Please restate the data word for word, leaving out no line.
*****
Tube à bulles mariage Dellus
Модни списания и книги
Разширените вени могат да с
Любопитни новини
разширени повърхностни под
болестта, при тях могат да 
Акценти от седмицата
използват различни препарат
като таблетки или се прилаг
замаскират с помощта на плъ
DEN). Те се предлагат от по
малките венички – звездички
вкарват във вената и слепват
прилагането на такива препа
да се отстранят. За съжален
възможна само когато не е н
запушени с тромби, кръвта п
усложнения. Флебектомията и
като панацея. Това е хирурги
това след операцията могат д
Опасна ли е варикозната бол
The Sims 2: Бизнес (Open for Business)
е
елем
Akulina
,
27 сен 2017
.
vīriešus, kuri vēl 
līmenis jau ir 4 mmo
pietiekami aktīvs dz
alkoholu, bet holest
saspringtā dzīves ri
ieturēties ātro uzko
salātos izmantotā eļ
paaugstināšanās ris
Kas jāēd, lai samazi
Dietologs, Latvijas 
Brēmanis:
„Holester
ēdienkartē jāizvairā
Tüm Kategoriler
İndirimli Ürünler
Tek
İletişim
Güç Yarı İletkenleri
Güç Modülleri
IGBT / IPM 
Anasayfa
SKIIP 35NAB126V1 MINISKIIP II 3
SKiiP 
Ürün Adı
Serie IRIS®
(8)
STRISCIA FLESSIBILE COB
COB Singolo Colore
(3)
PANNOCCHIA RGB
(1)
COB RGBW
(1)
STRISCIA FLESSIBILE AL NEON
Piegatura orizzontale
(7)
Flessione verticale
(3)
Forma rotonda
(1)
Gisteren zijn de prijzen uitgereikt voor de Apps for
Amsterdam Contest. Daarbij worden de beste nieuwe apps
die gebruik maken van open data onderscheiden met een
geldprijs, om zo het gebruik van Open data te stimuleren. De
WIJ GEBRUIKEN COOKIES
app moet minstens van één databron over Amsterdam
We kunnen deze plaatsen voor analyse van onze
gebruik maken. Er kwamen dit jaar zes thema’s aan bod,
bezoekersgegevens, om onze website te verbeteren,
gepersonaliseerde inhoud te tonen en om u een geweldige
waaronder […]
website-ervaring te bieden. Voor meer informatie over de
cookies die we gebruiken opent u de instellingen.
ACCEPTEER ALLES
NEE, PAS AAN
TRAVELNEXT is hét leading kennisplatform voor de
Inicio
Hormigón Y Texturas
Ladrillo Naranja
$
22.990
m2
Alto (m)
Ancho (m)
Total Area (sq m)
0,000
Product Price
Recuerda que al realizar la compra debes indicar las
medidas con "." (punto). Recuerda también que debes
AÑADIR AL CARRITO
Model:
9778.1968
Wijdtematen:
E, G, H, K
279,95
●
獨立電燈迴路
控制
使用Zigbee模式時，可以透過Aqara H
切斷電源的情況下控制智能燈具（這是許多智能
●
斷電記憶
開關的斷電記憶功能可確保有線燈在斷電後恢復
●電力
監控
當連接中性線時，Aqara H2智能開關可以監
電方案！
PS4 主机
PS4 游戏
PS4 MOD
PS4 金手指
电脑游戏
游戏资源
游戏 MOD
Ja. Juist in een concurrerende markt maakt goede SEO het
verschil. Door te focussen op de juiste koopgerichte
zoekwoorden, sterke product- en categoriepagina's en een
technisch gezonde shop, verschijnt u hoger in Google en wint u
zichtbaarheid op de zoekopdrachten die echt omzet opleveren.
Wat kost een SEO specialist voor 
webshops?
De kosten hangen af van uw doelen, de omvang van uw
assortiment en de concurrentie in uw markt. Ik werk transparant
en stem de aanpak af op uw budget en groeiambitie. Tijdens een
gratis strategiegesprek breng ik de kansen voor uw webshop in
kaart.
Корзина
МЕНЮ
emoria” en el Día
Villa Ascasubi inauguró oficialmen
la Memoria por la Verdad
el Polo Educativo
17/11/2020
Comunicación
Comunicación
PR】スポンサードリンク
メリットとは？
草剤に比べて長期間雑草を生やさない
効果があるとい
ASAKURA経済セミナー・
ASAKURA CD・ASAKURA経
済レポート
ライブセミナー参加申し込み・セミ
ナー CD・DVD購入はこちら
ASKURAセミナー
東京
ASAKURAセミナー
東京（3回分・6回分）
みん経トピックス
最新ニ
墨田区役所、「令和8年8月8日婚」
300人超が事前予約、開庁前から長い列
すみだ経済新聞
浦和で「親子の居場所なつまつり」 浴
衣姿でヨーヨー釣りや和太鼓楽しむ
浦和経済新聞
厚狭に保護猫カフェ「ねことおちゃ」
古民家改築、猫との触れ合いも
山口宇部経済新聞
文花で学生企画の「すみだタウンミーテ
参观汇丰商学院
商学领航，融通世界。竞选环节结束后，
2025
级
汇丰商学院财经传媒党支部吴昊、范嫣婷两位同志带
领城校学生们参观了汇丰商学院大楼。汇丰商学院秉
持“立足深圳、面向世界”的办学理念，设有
*****
> [Reply to the exercise]
Tube à bulles mariage Dellus
Модни списания и книги
Разширените вени могат да с
Любопитни новини
разширени повърхностни под
болестта, при тях могат да 
Акценти от седмицата
използват различни препарат
като таблетки или се прилаг
замаскират с помощта на плъ
DEN). Те се предлагат от по
малките венички – звездички
вкарват във вената и слепват
прилагането на такива препа
да се отстранят. За съжален
възможна само когато не е н
запушени с тромби, кръвта п
усложнения. Флебектомията и
като панацея. Това е хирурги
това след операцията могат д
Опасна ли е варикозната бол
The Sims 2: Бизнес (Open for Business)
е
елем
Akulina
,
27 сен 2017
.
vīriešus, kuri vēl 
līmenis jau ir 4 mmo
pietiekami aktīvs dz
alkoholu, bet holest
saspringtā dzīves ri
ieturēties ātro uzko
salātos izmantotā eļ
paaugstināšanās ris
Kas jāēd, lai samazi
Dietologs, Latvijas 
Brēmanis:
„Holester
ēdienkartē jāizvairā
Tüm Kategoriler
İndirimli Ürünler
Tek
İletişim
Güç Yarı İletkenleri
Güç Modülleri
IGBT / IPM 
Anasayfa
SKIIP 35NAB126V1 MINISKIIP II 3
SKiiP 
Ürün Adı
Serie IRIS®
(8)
STRISCIA FLESSIBILE COB
COB Singolo Colore
(3)
PANNOCCHIA RGB
(1)
COB RGBW
(1)
STRISCIA FLESSIBILE AL NEON
Piegatura orizzontale
(7)
Flessione verticale
(3)
Forma rotonda
(1)
Gisteren zijn de prijzen uitgereikt voor de Apps for
Amsterdam Contest. Daarbij worden de beste nieuwe apps
die gebruik maken van open data onderscheiden met een
geldprijs, om zo het gebruik van Open data te stimuleren. De
WIJ GEBRUIKEN COOKIES
app moet minstens van één databron over Amsterdam
We kunnen deze plaatsen voor analyse van onze
gebruik maken. Er kwamen dit jaar zes thema’s aan bod,
bezoekersgegevens, om onze website te verbeteren,
gepersonaliseerde inhoud te tonen en om u een geweldige
waaronder […]
website-ervaring te bieden. Voor meer informatie over de
cookies die we gebruiken opent u de instellingen.
ACCEPTEER ALLES
NEE, PAS AAN
TRAVELNEXT is hét leading kennisplatform voor de
Inicio
Hormigón Y Texturas
Ladrillo Naranja
$
22.990
m2
Alto (m)
Ancho (m)
Total Area (sq m)
0,000
Product Price
Recuerda que al realizar la compra debes indicar las
medidas con "." (punto). Recuerda también que debes
AÑADIR AL CARRITO
Model:
9778.1968
Wijdtematen:
E, G, H, K
279,95
●
獨立電燈迴路
控制
使用Zigbee模式時，可以透過Aqara H
切斷電源的情況下控制智能燈具（這是許多智能
●
斷電記憶
開關的斷電記憶功能可確保有線燈在斷電後恢復
●電力
監控
當連接中性線時，Aqara H2智能開關可以監
電方案！
PS4 主机
PS4 游戏
PS4 MOD
PS4 金手指
电脑游戏
游戏资源
游戏 MOD
Ja. Juist in een concurrerende markt maakt goede SEO het
verschil. Door te focussen op de juiste koopgerichte
zoekwoorden, sterke product- en categoriepagina's en een
technisch gezonde shop, verschijnt u hoger in Google en wint u
zichtbaarheid op de zoekopdrachten die echt omzet opleveren.
Wat kost een SEO specialist voor 
webshops?
De kosten hangen af van uw doelen, de omvang van uw
assortiment en de concurrentie in uw markt. Ik werk transparant
en stem de aanpak af op uw budget en groeiambitie. Tijdens een
gratis strategiegesprek breng ik de kansen voor uw webshop in
kaart.
Корзина
МЕНЮ
emoria” en el Día
Villa Ascasubi inauguró oficialmen
la Memoria por la Verdad
el Polo Educativo
17/11/2020
Comunicación
Comunicación
PR】スポンサードリンク
メリットとは？
草剤に比べて長期間雑草を生やさない
効果があるとい
ASAKURA経済セミナー・
ASAKURA CD・ASAKURA経
済レポート
ライブセミナー参加申し込み・セミ
ナー CD・DVD購入はこちら
ASKURAセミナー
東京
ASAKURAセミナー
東京（3回分・6回分）
みん経トピックス
最新ニ
墨田区役所、「令和8年8月8日婚」
300人超が事前予約、開庁前から長い列
すみだ経済新聞
浦和で「親子の居場所なつまつり」 浴
衣姿でヨーヨー釣りや和太鼓楽しむ
浦和経済新聞
厚狭に保護猫カフェ「ねことおちゃ」
古民家改築、猫との触れ合いも
山口宇部経済新聞
文花で学生企画の「すみだタウンミーテ
参观汇丰商学院
商学领航，融通世界。竞选环节结束后，
2025
级
汇丰商学院财经传媒党支部吴昊、范嫣婷两位同志带
领城校学生们参观了汇丰商学院大楼。汇丰商学院秉
持“立足深圳、面向世界”的办学理念，设有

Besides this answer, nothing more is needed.